The TCGA data available for HNSCC patients included 302 patients, with 35 HPV-positive patients. The researchers' examination confirmed that high tumor MATH at time of surgery is an indicator of poor outcome (high-MATH hazard ratio (HR) = 2.1; 95 percent confidence interval (CI), 1.4 to 3.2; p = 0.0002, logrank test) and that HPV-positive HNSCC patients have lower average MATH values than HPV-negative HNSCC patients. In bivariate analysis, both MATH and HPV were significantly associated with survival.
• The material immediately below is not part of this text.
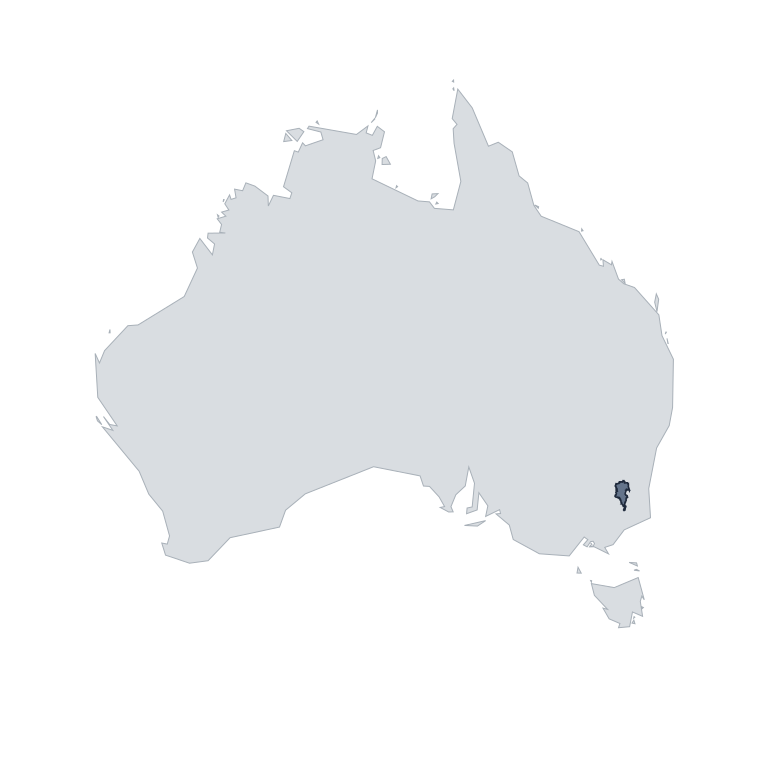 location of Snowy Valleys, New South Wales, Australia, rotated 349°
{"feature_id": "25037944B29882714445476", "entity_name": "Snowy Valleys", "entity_type": "district", "adm_level": 2, "iso_a3": "AUS", "parent_name": "Australia", "parent_adm1": "New South Wales", "projection": "natural_earth1", "projection_center": [148.158, -35.943], "detail": "fine", "context": "in_parent", "style": "filled", "palette": "slate", "viewbox_px": 768, "rotation_deg": 349, "n_neighbors": 0, "source": "geoboundaries", "source_scale": "gbopen_adm2", "svg_char_len": 8310}
<svg xmlns="http://www.w3.org/2000/svg" viewBox="0 0 768 768"><g transform="rotate(349 384 384)"><path d="M523.3,129.8L531.9,170.5L542.3,168.5L554.2,180.6L556.3,205.5L563.4,214.1L565.2,237.3L570.3,249.3L604.5,271.7L618.0,308.4L621.9,310.3L622.6,303.8L630.0,310.4L631.2,307.2L634.2,325.8L638.6,331.4L648.3,337.1L667.0,368.6L666.1,389.6L672.8,414.9L662.8,462.1L656.0,479.3L639.4,498.8L623.9,537.2L620.1,566.1L592.0,573.0L578.2,585.4L569.5,586.5L572.0,593.6L558.3,583.2L560.2,580.8L559.3,578.3L556.8,578.1L552.3,582.6L549.0,579.9L554.4,575.7L551.3,572.4L533.0,588.1L504.1,580.3L481.2,561.3L480.1,546.4L469.2,532.9L473.7,533.4L473.5,529.4L458.5,533.4L462.7,523.4L456.4,508.8L451.4,525.4L440.3,527.1L441.9,521.6L447.1,521.5L453.9,498.7L451.4,481.6L444.3,499.6L433.4,506.4L426.3,517.2L427.5,522.7L423.1,522.0L415.6,515.9L420.1,515.9L416.5,505.2L409.1,493.2L403.3,491.7L401.9,481.1L358.0,463.2L285.8,476.8L263.3,489.1L254.1,504.5L203.6,505.5L177.6,523.9L158.9,522.8L136.9,510.3L135.5,497.7L140.7,499.8L144.5,492.2L142.5,466.6L132.1,447.2L127.0,422.9L99.4,372.3L109.0,377.8L102.4,362.4L107.0,371.4L114.1,374.2L100.5,342.5L106.3,298.9L108.7,309.1L116.1,297.9L143.7,277.9L153.8,279.1L204.6,260.0L223.0,234.6L221.1,217.9L231.0,206.0L240.2,224.5L244.4,214.2L238.6,207.0L240.1,202.4L257.1,205.5L251.7,203.7L255.0,196.4L251.8,190.0L260.8,189.1L257.4,184.3L264.9,183.6L262.1,176.7L268.5,168.9L269.1,173.6L274.3,173.0L274.5,164.2L282.1,167.3L286.8,160.2L295.0,165.1L306.0,177.3L304.4,187.2L311.5,177.7L327.0,184.0L330.0,178.7L323.0,171.2L340.5,137.9L344.1,140.0L350.1,131.7L352.3,135.2L370.8,132.6L370.1,124.6L357.6,118.7L359.6,116.6L404.6,133.8L417.5,127.6L414.4,134.1L420.0,137.7L426.6,129.8L432.6,136.5L425.7,151.4L417.9,152.7L418.4,163.4L411.4,180.3L452.3,210.8L463.4,213.9L467.0,221.2L485.3,226.3L498.1,199.8L498.7,161.1L500.6,146.6L505.2,143.1L501.6,136.5L512.7,108.6L523.3,129.8ZM549.5,619.5L571.1,627.8L596.6,622.5L598.3,645.5L596.6,641.4L594.1,646.3L593.5,661.4L584.4,655.2L578.8,669.1L567.7,668.0L569.9,664.1L560.2,657.5L556.2,645.8L560.5,647.9L550.2,631.6L549.5,619.5ZM336.6,116.8L349.5,116.8L353.5,121.0L345.1,129.3L336.6,116.8ZM436.0,538.2L457.7,537.5L448.6,541.3L436.0,538.2ZM429.5,161.2L432.2,169.5L424.0,168.2L425.3,162.3L429.5,161.2ZM665.8,365.0L665.3,355.4L668.5,347.5L669.8,353.2L665.8,365.0ZM590.6,605.9L597.8,607.8L598.0,611.0L590.6,605.9ZM335.4,119.3L340.0,127.4L331.8,126.9L335.4,119.3ZM541.5,607.3L537.4,606.4L539.5,600.9L541.5,607.3ZM473.3,207.4L469.5,209.9L465.6,211.2L467.5,206.6L473.3,207.4ZM99.2,370.1L95.7,365.5L95.2,361.2L95.7,361.0L99.2,370.1ZM596.4,614.1L599.2,616.3L593.9,614.5L596.4,614.1ZM637.0,327.0L639.9,327.0L639.9,331.2L637.0,327.0ZM566.1,237.0L569.6,239.5L569.0,240.9L566.1,237.0ZM584.2,663.5L584.6,667.2L581.8,666.0L584.2,663.5ZM670.5,393.2L670.7,398.5L670.4,398.4L670.5,393.2ZM369.4,116.4L367.2,114.2L368.6,113.0L369.4,116.4ZM429.3,116.8L426.3,121.0L429.9,113.7L429.3,116.8ZM671.1,387.0L669.6,388.7L670.6,386.8L671.1,387.0ZM435.0,192.9L433.2,193.7L434.2,191.7L435.0,192.9ZM423.1,161.0L420.9,161.4L422.2,158.9L423.1,161.0ZM125.4,278.2L124.9,281.5L123.9,281.3L125.4,278.2ZM508.9,106.6L508.8,109.5L507.9,107.4L508.9,106.6ZM556.8,579.5L557.4,581.3L556.7,580.7L556.8,579.5ZM425.5,122.2L421.3,125.0L425.6,121.5L425.5,122.2ZM262.3,172.6L260.8,174.6L261.7,172.3L262.3,172.6ZM585.7,660.8L584.4,661.5L585.1,660.1L585.7,660.8ZM471.6,217.2L469.2,217.2L470.5,215.5L471.6,217.2ZM254.1,187.6L253.0,188.8L252.8,186.1L254.1,187.6ZM596.0,652.9L594.2,654.0L594.7,651.9L596.0,652.9ZM510.3,98.9L510.0,100.9L508.8,99.9L510.3,98.9ZM555.8,581.9L557.7,583.6L554.6,583.1L555.8,581.9ZM608.6,271.5L607.1,271.6L607.7,269.4L608.6,271.5ZM621.2,303.4L620.4,303.5L621.0,301.7L621.2,303.4ZM550.3,616.7L549.8,618.1L549.3,616.3L550.3,616.7Z" fill="#d9dde1" stroke="#a8b0b8" stroke-width="1"/><path d="M591.7,527.8L591.6,528.0L591.5,528.4L591.6,528.5L591.7,528.8L591.9,529.1L592.1,529.1L592.2,529.4L592.3,529.5L592.2,529.8L592.3,530.0L592.4,530.3L592.2,530.2L592.2,530.6L591.9,530.5L591.9,530.8L592.1,530.8L592.1,531.3L592.3,531.3L592.4,531.8L592.7,531.8L592.7,532.0L592.4,532.0L592.7,532.4L592.7,532.5L592.2,532.4L591.8,532.2L591.8,532.3L591.6,532.3L591.5,532.6L592.3,533.8L592.0,533.8L591.9,534.0L591.6,533.9L591.2,534.1L591.1,534.3L590.9,534.7L591.0,534.8L591.0,535.0L591.0,535.3L591.2,535.7L591.1,535.9L591.2,536.0L591.0,536.3L591.0,536.5L590.9,536.6L590.5,536.8L590.6,537.0L590.4,537.2L590.4,537.3L590.0,537.2L589.7,537.3L589.6,537.6L589.7,538.0L589.4,538.2L589.5,538.6L589.4,538.7L589.5,538.9L589.4,539.0L589.7,538.8L589.8,539.1L590.1,539.3L590.6,539.4L590.6,539.5L591.0,539.5L591.4,539.7L591.5,539.8L591.5,539.7L591.6,539.9L591.8,539.8L592.1,540.1L592.3,540.0L592.3,539.9L592.5,540.0L592.4,540.1L592.5,540.1L592.5,540.5L592.8,540.7L592.6,540.7L592.6,540.8L592.8,540.9L593.1,540.8L593.3,540.7L593.3,540.9L593.4,540.7L593.4,540.8L593.5,540.8L593.7,541.0L593.6,541.3L593.4,541.5L593.6,541.6L593.6,541.8L593.7,541.7L593.6,541.9L593.7,542.0L593.8,542.4L594.1,542.5L594.1,542.4L594.2,542.5L594.1,542.8L594.1,543.0L594.0,543.3L594.3,543.6L594.2,543.8L594.2,544.0L594.1,544.3L594.2,544.5L594.2,544.8L594.2,545.0L594.3,545.2L594.2,545.3L594.5,545.5L594.4,545.6L594.5,545.8L594.3,546.0L594.2,546.3L594.3,546.3L594.2,546.5L594.3,546.6L594.2,546.7L594.3,546.7L594.4,546.8L594.5,546.9L594.4,547.0L594.5,547.1L594.8,547.2L594.9,547.5L594.9,547.8L595.4,548.0L595.3,548.3L595.3,548.5L595.5,548.6L595.5,548.8L595.6,549.0L595.4,549.4L595.5,549.7L595.8,549.6L595.8,549.8L596.0,549.8L596.3,549.9L596.3,550.0L596.5,550.1L596.6,550.5L596.6,550.9L596.7,551.0L596.5,551.3L596.4,551.4L596.4,551.5L596.2,551.7L596.3,551.8L596.1,552.0L595.9,552.2L595.5,552.6L595.5,552.8L595.4,552.9L595.4,553.0L595.2,553.1L595.1,553.5L595.3,553.8L595.4,553.6L595.7,553.6L595.8,553.5L596.2,553.6L596.2,553.8L596.3,553.8L596.4,553.6L596.5,553.6L596.5,553.2L596.5,552.9L596.9,552.8L597.0,552.5L596.9,552.4L597.0,552.1L597.2,551.7L597.1,551.4L597.1,550.7L597.5,550.6L597.7,550.4L597.9,550.5L597.9,550.3L598.0,550.2L597.8,550.1L597.6,549.7L597.4,549.6L597.4,549.4L597.1,549.3L597.3,549.0L597.1,548.7L597.3,548.6L597.3,548.3L597.4,547.9L597.4,547.5L597.6,547.0L597.9,546.9L597.9,546.7L598.0,546.8L598.2,546.6L598.3,546.4L598.5,546.2L598.6,545.9L598.7,545.7L598.8,545.6L598.8,545.3L598.8,545.2L599.1,545.0L599.3,544.8L599.4,544.5L599.5,544.5L599.6,544.4L599.7,544.1L599.5,543.6L599.7,543.2L599.8,543.0L599.9,542.6L600.0,542.5L599.9,542.2L600.0,542.1L600.3,542.0L600.3,541.9L600.5,541.8L600.7,541.5L600.9,541.6L601.0,541.7L601.3,541.9L601.5,541.7L601.3,541.5L601.5,541.3L601.5,541.2L601.3,540.8L601.4,540.4L601.4,540.1L601.1,540.1L601.1,539.9L600.9,539.8L600.8,539.7L600.5,539.5L600.3,539.1L600.1,539.1L600.2,538.6L599.7,538.3L599.8,537.9L599.8,537.7L599.9,537.3L600.0,537.1L600.1,536.9L600.3,536.5L600.5,536.3L600.7,536.0L600.9,535.7L601.0,535.3L601.3,535.0L601.3,534.8L601.5,534.7L601.4,534.6L601.6,534.6L601.5,534.4L601.6,534.1L601.8,533.8L601.7,533.6L601.8,533.5L602.2,533.5L602.2,533.8L602.6,534.1L602.9,534.3L603.0,534.2L603.3,534.3L603.6,534.4L603.9,534.7L604.0,534.7L604.1,534.9L604.3,535.0L604.5,535.6L604.6,535.3L604.8,535.2L604.5,534.9L604.7,534.6L604.7,534.4L604.6,534.2L604.3,534.2L604.5,533.7L604.4,533.5L604.3,533.3L604.6,533.0L604.3,532.7L604.3,532.3L604.3,532.0L604.2,531.5L604.4,531.3L604.3,531.0L604.4,530.8L604.4,530.5L604.6,530.3L604.6,530.1L604.7,529.9L604.7,529.7L604.8,529.5L604.8,529.4L604.8,529.2L604.7,529.1L604.6,528.8L604.7,528.6L604.8,528.4L604.2,528.4L604.3,527.7L604.1,527.5L604.1,527.4L603.1,527.2L603.0,527.3L602.2,527.2L601.2,527.1L601.2,526.9L601.5,526.8L601.6,526.5L601.7,526.3L601.6,526.1L601.7,525.9L601.7,525.7L601.3,525.3L601.2,525.3L600.9,525.1L601.0,524.7L600.9,524.7L600.2,524.4L600.1,524.5L600.1,525.0L600.0,525.6L599.5,525.8L599.4,525.6L599.1,525.6L599.2,525.4L598.5,525.3L598.4,525.4L598.2,525.3L598.0,525.2L597.7,525.1L597.2,525.0L596.8,524.9L596.4,524.9L596.4,525.0L596.5,525.1L596.6,525.4L596.7,525.5L596.8,525.8L596.4,525.9L596.4,526.0L596.2,526.2L596.0,526.3L595.9,526.2L595.8,526.4L595.7,526.4L595.4,526.2L595.3,526.5L595.2,526.5L594.8,526.3L594.5,526.4L594.2,526.4L593.6,526.3L593.2,526.2L593.4,526.6L593.1,526.7L593.1,526.9L592.8,526.9L592.7,527.0L592.3,526.9L592.2,527.1L592.3,527.2L592.2,527.4L592.0,527.6L591.9,527.7L591.9,527.8L591.7,527.8Z" fill="#64748b" stroke="#1e293b" stroke-width="1.5"/></g></svg>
When stratified by HPV status, MATH was similarly related to outcome in clinically defined subsets of patients regardless of clinical characteristics (tumor margins, nodal classification or tumor staging). Median follow-up with the 173 surviving patients was 22 months.

A tumor can contain many different types of cancer cells. Standard DNA sequencing discovers both the DNA mutations that differ among cancer cells and gives a measure of diversity. Genetic heterogeneity of each tumor was assessed by MATH, the percentage ratio of the width to the center of the distribution of tumor-specific mutant-allele fractions. In order to compare to previous studies, analysis was limited to mutant-allele fractions no less than 0.075, and the high-MATH cutoff value of 32, previously found to distinguish outcome classes, was used. Cox proportional hazards analysis was used to evaluate the relations of MATH and HPV to overall survival.

"Calculating patients' MATH marker as well as their HPV status is a more reliable predictor of patient survival, and the methodology that we used to measure MATH is simple enough that it could be adopted readily in the clinic,"said author James Rocco, MD, PhD, a head and neck surgical oncologist at Massachusetts General Hospital and Massachusetts Eye and Ear Infirmary, and the Daniel Miller Chair in Otology and Laryngology at Harvard Medical School in Boston. "Now that we know that both HPV status and intra-tumor heterogeneity matter for patient outcome, we are in a better position to personalize therapy for our patients. We can try less toxic therapies in patients likely to be cured, and try new or alternate therapies in patients likely to fail. In addition, it may help identify the patients most likely to benefit from clinical trials."